Action: Implement quarantine for people arriving at, and leaving the site
Key messagesRead our guidance on Key messages before continuing
- We found no evidence for the effects of implementing quarantine for people arriving at, and leaving the site on primate populations.
'No evidence' for an action means we have not yet found any studies that directly and quantitatively tested this action during our systematic journal and report searches. Therefore we have been unable to assess whether or not the action is effective or has any harmful impacts. Please get in touch if you know of such a study for this action.
This intervention aims to prevent the spread of viral and bacterial diseases from humans to primates and can be implemented in situations where humans regularly come into close contact with primates, such as when researchers or tourists observe habituated primates in their natural habitat. For example, a study by Grützmacher et al. 2017 that assessed the impact of implementing quarantine for people working with habituated chimpanzees Pan troglodytes verus in Taï National Park, Côte d’Ivoire, found that only one of 262 persons tested positive for a respiratory virus (HRSV). However, another 17 persons developed symptoms of infection while in quarantine and were subsequently kept from approaching the chimpanzees, preventing potential disease exposure in 18 cases.

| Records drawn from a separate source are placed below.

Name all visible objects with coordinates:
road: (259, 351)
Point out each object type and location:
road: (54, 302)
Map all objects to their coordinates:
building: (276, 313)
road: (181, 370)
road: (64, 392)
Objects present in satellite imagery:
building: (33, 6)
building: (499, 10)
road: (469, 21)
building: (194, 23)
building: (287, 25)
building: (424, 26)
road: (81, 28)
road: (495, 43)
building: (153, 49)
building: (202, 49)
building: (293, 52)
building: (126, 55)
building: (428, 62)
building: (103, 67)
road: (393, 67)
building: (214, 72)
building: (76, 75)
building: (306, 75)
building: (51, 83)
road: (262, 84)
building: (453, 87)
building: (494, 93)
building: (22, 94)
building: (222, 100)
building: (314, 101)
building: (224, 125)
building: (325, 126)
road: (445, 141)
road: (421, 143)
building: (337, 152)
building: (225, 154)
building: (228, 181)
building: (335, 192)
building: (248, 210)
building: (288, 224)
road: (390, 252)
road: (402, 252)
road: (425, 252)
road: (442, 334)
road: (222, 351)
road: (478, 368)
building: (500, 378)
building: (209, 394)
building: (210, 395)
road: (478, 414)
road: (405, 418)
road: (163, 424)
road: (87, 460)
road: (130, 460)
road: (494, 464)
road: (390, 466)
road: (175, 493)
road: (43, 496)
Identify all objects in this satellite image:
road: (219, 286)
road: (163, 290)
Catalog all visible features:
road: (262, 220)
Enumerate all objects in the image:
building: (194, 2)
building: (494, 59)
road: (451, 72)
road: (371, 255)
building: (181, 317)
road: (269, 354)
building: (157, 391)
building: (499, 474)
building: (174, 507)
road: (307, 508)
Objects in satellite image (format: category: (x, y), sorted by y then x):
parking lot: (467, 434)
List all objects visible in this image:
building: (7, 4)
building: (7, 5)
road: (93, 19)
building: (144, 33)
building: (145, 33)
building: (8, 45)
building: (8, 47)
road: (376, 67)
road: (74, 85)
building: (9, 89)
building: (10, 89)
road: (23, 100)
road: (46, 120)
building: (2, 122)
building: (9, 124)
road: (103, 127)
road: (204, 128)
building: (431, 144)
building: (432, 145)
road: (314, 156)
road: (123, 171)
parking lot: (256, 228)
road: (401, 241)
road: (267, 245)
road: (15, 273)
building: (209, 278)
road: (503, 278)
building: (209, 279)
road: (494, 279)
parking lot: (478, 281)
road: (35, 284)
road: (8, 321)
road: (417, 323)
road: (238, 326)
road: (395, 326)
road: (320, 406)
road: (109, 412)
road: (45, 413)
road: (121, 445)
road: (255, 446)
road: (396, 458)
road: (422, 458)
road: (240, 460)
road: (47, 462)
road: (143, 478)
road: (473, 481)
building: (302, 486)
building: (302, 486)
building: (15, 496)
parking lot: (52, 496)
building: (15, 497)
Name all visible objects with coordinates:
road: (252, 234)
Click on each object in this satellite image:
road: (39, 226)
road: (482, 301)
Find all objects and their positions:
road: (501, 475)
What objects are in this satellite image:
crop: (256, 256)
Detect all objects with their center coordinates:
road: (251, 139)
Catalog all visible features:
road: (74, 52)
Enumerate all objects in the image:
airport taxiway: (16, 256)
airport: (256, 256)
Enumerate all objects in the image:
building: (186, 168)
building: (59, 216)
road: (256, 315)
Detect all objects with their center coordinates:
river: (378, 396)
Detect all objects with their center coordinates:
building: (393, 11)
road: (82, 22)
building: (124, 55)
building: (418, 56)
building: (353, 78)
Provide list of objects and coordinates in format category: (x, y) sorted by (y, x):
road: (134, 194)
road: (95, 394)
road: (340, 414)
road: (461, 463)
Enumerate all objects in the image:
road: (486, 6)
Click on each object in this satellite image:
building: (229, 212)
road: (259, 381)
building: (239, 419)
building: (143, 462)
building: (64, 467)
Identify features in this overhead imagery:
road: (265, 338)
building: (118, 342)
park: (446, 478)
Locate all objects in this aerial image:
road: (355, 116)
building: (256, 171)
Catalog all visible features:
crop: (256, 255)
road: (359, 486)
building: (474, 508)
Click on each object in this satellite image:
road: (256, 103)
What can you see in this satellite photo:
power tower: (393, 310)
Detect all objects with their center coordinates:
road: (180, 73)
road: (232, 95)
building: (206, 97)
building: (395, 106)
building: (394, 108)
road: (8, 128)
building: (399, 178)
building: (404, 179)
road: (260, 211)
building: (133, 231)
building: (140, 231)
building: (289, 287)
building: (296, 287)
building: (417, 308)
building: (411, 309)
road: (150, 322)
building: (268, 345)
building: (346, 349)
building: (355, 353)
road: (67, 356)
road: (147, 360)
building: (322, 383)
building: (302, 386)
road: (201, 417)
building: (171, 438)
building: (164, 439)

Other means of preventing the spread of bacterial and viral diseases from researchers/tourists/managers to primates are discussed under ‘Wear face-masks to avoid transmission of viral and bacterial diseases to primates’, ‘Keep safety distance to habituated animals’, ‘Limit time that researchers/tourists are allowed to spend with habituated animals’, ‘Ensure that researchers/tourists are up-to-date with vaccinations and healthy’, ‘Regularly disinfect clothes, boots etc.’, and ‘Wear gloves when handling primate food, tool items, etc.’.
Implementing quarantine for primates to prevent the spread of viral and bacterial diseases from newly introduced primates to resident primate populations is discussed under ‘Implement quarantine for primates before reintroduction/translocation’.
Grützmacher K., Keil V., Leinert V., Leguillon F., Henlin A., Couacy-Hymann E., Köndgen S., Lang A., Deschner T., Wittig R.M., Leendertz F.H. (2017) Human quarantine: toward reducing infectious pressure on chimpanzees at the Taï Chimpanzee Project, Côte d’Ivoire. International Journal of Primatology, 9999, 1–6.